Data entries:
====
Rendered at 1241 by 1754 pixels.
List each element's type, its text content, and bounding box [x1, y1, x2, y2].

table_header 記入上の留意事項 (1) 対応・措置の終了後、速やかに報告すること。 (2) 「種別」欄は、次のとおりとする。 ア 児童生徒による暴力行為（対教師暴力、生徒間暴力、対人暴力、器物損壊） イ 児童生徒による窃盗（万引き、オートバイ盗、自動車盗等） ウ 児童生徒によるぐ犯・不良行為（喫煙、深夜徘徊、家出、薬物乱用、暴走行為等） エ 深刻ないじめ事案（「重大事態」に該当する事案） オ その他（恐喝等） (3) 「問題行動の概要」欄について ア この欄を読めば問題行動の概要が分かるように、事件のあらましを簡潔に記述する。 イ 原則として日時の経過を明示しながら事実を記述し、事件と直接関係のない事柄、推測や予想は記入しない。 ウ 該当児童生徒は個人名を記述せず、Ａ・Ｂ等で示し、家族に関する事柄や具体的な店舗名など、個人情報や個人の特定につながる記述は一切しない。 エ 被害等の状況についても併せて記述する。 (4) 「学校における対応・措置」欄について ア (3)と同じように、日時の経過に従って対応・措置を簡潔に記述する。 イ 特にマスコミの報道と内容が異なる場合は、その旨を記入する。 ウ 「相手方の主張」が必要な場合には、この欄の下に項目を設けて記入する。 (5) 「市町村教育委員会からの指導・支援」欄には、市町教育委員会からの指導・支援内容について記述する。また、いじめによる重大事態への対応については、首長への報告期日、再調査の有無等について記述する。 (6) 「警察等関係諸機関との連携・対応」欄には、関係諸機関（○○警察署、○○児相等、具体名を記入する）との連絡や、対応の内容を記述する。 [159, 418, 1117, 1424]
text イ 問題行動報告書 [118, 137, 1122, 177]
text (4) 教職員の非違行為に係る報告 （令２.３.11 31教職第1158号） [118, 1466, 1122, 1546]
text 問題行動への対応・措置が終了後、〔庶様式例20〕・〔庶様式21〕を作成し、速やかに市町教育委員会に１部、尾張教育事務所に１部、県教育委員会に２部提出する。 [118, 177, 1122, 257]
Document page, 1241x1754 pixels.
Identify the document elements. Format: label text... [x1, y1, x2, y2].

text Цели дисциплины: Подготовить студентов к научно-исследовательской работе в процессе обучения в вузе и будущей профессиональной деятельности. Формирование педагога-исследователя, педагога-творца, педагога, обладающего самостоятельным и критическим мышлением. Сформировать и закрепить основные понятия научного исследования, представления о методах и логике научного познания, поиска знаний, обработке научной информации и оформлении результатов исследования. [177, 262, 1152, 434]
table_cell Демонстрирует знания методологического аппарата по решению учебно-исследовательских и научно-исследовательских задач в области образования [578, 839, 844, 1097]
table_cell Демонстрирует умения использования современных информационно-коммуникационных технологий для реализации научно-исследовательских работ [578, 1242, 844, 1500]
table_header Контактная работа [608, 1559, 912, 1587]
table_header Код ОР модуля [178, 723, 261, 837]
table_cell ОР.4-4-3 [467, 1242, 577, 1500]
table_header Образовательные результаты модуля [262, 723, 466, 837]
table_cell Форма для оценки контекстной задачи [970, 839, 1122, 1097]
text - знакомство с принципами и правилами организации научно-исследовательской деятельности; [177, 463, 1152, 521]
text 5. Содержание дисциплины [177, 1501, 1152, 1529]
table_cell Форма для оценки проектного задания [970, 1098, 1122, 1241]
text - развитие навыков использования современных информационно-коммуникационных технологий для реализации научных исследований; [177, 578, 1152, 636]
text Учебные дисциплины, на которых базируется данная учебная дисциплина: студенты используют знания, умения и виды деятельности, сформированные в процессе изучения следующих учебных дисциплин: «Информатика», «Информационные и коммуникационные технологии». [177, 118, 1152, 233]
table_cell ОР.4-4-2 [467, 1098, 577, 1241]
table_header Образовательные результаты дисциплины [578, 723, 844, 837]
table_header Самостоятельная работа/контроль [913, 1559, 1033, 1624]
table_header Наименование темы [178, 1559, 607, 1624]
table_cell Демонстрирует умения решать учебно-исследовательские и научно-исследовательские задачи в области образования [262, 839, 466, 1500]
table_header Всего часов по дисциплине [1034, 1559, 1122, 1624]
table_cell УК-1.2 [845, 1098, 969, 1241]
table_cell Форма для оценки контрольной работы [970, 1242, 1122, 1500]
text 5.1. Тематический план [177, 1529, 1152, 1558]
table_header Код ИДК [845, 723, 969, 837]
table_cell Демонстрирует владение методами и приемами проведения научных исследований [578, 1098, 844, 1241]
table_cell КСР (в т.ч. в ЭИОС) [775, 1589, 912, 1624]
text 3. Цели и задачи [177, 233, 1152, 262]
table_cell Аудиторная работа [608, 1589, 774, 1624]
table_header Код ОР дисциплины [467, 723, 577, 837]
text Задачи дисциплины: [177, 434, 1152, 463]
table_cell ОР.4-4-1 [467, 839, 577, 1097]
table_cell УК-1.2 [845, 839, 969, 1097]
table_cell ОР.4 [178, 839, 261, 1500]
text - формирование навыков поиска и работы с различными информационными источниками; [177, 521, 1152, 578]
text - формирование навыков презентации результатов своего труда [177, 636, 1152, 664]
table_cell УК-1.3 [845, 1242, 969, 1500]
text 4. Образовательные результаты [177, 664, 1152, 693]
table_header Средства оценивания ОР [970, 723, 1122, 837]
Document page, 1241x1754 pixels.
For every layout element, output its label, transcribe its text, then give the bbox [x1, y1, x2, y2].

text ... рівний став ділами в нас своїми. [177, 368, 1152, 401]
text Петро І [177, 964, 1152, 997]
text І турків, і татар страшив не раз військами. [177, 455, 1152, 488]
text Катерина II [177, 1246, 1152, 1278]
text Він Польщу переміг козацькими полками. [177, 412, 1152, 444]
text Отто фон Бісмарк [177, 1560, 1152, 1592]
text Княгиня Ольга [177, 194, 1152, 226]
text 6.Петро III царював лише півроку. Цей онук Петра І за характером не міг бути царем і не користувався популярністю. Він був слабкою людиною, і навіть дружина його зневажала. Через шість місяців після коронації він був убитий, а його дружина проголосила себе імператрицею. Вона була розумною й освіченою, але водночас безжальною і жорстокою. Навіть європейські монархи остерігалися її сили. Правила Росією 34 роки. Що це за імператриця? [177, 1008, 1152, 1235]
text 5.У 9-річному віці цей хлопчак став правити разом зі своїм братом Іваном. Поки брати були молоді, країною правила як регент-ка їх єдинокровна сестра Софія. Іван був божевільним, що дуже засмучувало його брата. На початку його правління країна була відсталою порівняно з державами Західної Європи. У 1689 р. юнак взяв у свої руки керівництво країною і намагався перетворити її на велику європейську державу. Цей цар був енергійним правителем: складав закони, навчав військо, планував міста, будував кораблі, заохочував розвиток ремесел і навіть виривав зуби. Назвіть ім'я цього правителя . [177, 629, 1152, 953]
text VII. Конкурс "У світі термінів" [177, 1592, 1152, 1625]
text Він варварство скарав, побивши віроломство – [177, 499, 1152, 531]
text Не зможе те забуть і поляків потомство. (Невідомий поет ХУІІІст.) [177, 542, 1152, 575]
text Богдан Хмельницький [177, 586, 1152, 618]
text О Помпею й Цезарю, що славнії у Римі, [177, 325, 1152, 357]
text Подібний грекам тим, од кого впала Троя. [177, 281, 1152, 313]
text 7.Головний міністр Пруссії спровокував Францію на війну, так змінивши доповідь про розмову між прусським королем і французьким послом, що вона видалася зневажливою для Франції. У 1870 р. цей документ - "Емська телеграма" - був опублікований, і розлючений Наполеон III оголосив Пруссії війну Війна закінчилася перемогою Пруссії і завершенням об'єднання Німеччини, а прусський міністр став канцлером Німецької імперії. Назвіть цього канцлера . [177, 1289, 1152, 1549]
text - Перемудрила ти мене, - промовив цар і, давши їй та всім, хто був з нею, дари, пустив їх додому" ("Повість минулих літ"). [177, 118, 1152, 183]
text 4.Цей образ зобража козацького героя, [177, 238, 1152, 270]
====
◆ What the task requires
Looking over the records, find each line with the word "использования" and copy it.

◆ Solution to this exercise
table_cell Демонстрирует умения использования современных информационно-коммуникационных технологий для реализации научно-исследовательских работ [578, 1242, 844, 1500]
text - развитие навыков использования современных информационно-коммуникационных технологий для реализации научных исследований; [177, 578, 1152, 636]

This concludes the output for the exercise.